Description of the task:
Convert each of the records below into a JSON list of strings, one string per line, omitting any blank lines.

Data excerpts:
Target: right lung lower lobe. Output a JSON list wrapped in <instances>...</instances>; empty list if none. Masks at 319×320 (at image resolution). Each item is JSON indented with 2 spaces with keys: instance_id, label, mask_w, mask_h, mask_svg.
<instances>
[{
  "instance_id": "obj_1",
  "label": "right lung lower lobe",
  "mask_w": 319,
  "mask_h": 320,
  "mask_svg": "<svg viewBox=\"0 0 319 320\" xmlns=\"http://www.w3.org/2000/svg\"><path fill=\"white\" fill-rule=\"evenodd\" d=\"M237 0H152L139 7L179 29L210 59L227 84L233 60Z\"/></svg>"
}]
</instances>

Solution:
[
  "Target: right lung lower lobe. Output a JSON list wrapped in <instances>...</instances>; empty list if none. Masks at 319×320 (at image resolution). Each item is JSON indented with 2 spaces with keys: instance_id, label, mask_w, mask_h, mask_svg.",
  "<instances>",
  "[{",
  "  \"instance_id\": \"obj_1\",",
  "  \"label\": \"right lung lower lobe\",",
  "  \"mask_w\": 319,",
  "  \"mask_h\": 320,",
  "  \"mask_svg\": \"<svg viewBox=\\\"0 0 319 320\\\" xmlns=\\\"http://www.w3.org/2000/svg\\\"><path fill=\\\"white\\\" fill-rule=\\\"evenodd\\\" d=\\\"M237 0H152L139 7L179 29L210 59L227 84L233 60Z\\\"/></svg>\"",
  "}]",
  "</instances>"
]